Beauté fatale, de Mona Chollet : les nouveaux visages d’une aliénation féminine

Écrire un livre pour critiquer le désir de beauté ? « Il n’y a pas de mal à vouloir être belle ! », m’a-t-on parfois objecté lorsque j’évoquais autour de moi le projet de cet essai. Non, en effet : ce désir, je souhaite même le défendre. Le problème, c’est que dire cela à une femme aujourd’hui revient un peu à dire à un alcoolique au bord du coma éthylique qu’un petit verre de temps en temps n’a jamais fait de mal à personne.

Dans cet essai complet et mordant, Mona Chollet aborde différents thèmes et paradoxes que l’on retrouve au quotidien dans nos vies de femmes. Le paradoxe d’une société qui met en avant le pouvoir de séduction de la femme libre de ses choix, qui assume un style « à elle » mais avec très peu de marge de manœuvre et seule une poignée d’opportunités… Paradoxe aussi de la femme à qui l’on demande d’être toujours soignée et pimpante, épilée de près, remise très rapidement d’une grossesse mais dont on va allègrement se plaindre du temps qu’elle passe dans la salle de bain…

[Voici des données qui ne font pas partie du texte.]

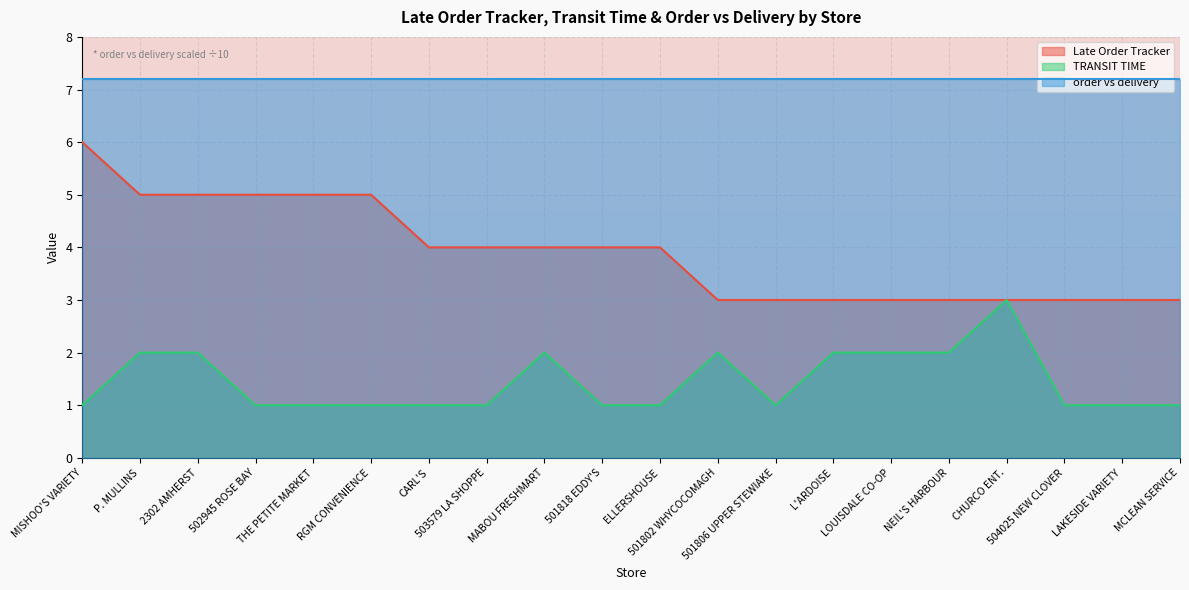

How many data points in TRANSIT TIME are above 1?

8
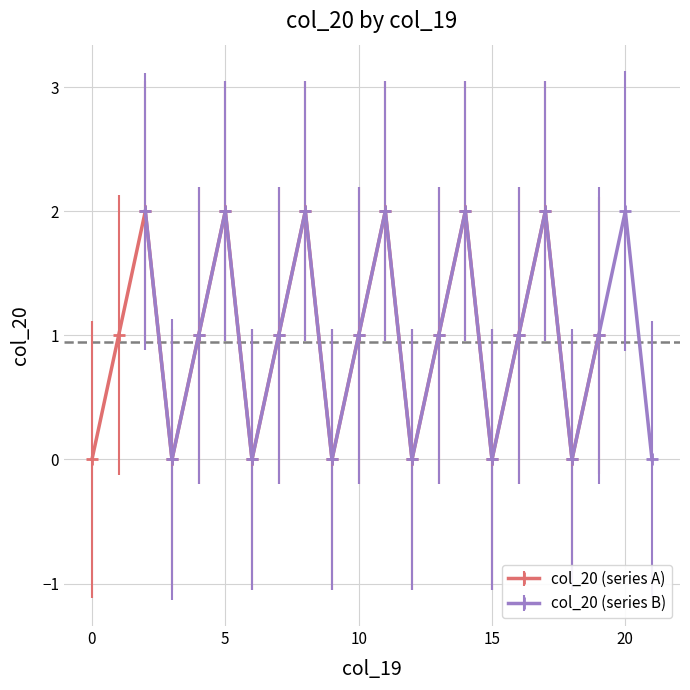

How many interior local peaks does the col_20 (series A) series have?

6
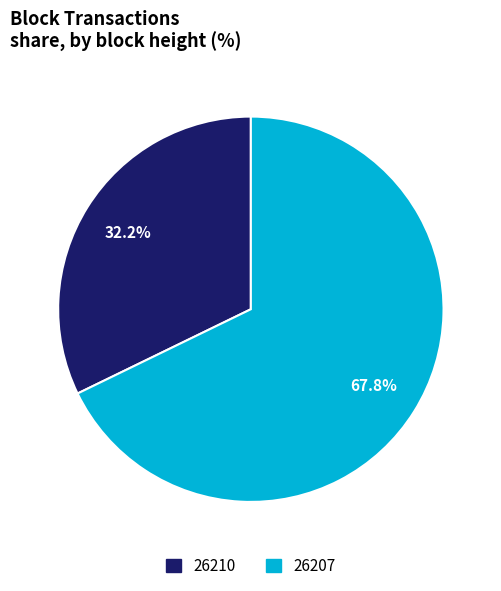

To the nearest percent, what percentage of the pie is 26207?

68%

À grand renfort d’articles et d’exemples piochés dans la presse féminine, le cinéma, les séries télévisées, l’auteure nous montre à quel point, contrairement à ce que l’on veut nous faire croire, nous sommes extrêmement conditionnées à aspirer à un certain idéal de beauté. Dès le plus jeune âge, il est question de concours de mini-miss, d’habiller nos filles avec des bodys imprimés « mignonne », « jolie », « amoureuse », quand du côté de nos garçons ce sera plutôt « fort », « déterminé », « vaillant »…

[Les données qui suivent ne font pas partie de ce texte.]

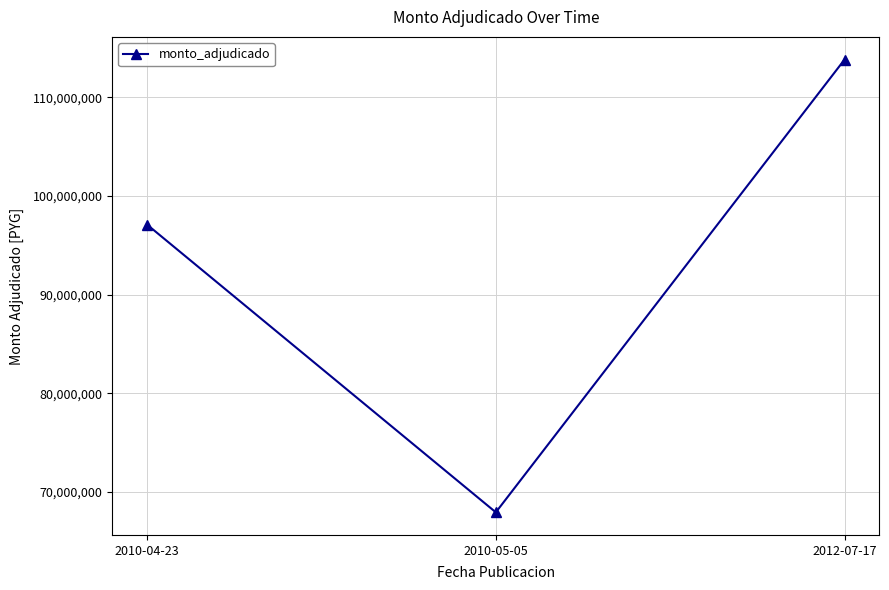

Which category has the lowest value across all series?

2010-05-05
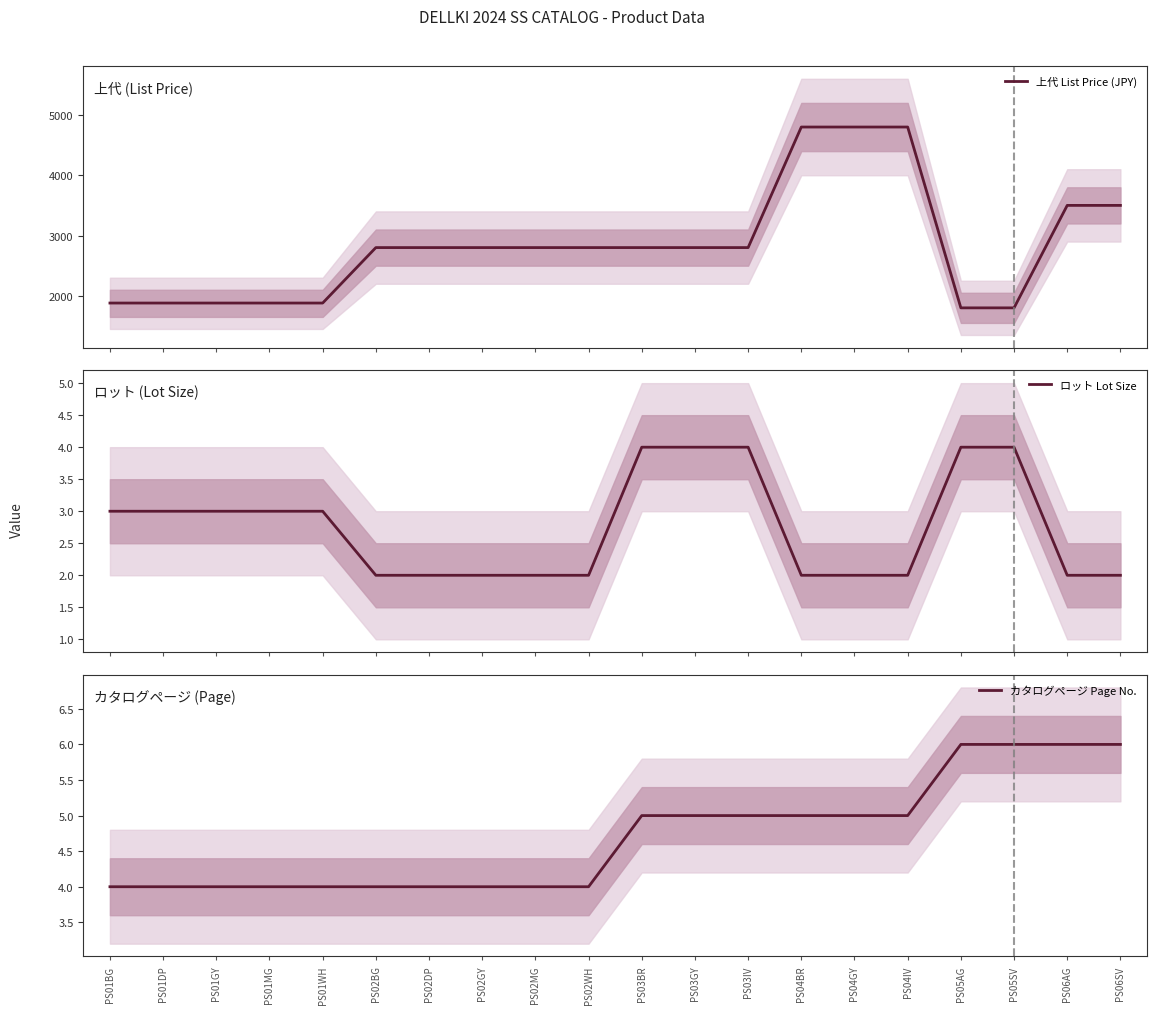

Count the number of categories in the chart.

20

Elle développe un long chapitre sur l’injonction à être mince avec la représentation des femmes dans le paysage télévisuel, une véritable discrimination à l’embauche, les félicitations qui abondent à la moindre perte de poids ou encore le fameux « laisser-aller » qui caractérise péjorativement les quelques kilos « en trop ».

On réfléchit aussi au rôle des femmes dans la perpétuation de cette pensée unique, la cage dorée du monde de la beauté qui est le domaine de prédilection dans lequel les femmes sont particulièrement valorisées, occupent des postes importants (ou tiennent des blogs, chaînes YouTube de renom) et qui contribuent elles-mêmes à créer des normes restrictives et diktats auxquels se soumettre.

Mona Chollet aborde également de façon particulièrement juste et éloquente le sujet épineux de la chirurgie esthétique. Aider les femmes à se sentir mieux dans leur peau paraît bien sûr tout à fait louable mais au fil des pages on se rend compte une nouvelle fois que ce qui devrait être un choix intime et personnel est encouragé par la société dans laquelle nous vivons à force de couvertures de magazines, banalisation des effets délétères que peuvent causer une chirurgie, dichotomie corps/esprit…

Malgré les sept ans qui nous séparent de la parution du livre, il reste encore tristement d’actualité sur la majorité des sujets abordés, avec notamment l’affaire Polanski qui fait encore débat ces derniers jours avec la sortie toute récente de son dernier film en salles.

En bref, un essai très intéressant qui balaie différents sujets qui mériteraient un livre à eux seuls, comme notamment le racisme qu’il peut y avoir dans le monde de la mode et le peu de représentations qu’ont les femmes noires pour s’identifier, le désir de jeunesse éternelle, et bien sûr le fait de trop souvent mettre l’apparence d’une femme en avant en laissant de côté le reste.

Non, décidément, « il n’y a pas de mal à vouloir être belle ». Mais il serait peut-être temps de reconnaître qu’il n’y a aucun mal non plus à vouloir être.

Mona Chollet est également l’auteure de Chez soi paru en 2015 et Sorcières en 2018, ce dernier ayant fait l’objet d’un article sur Missives.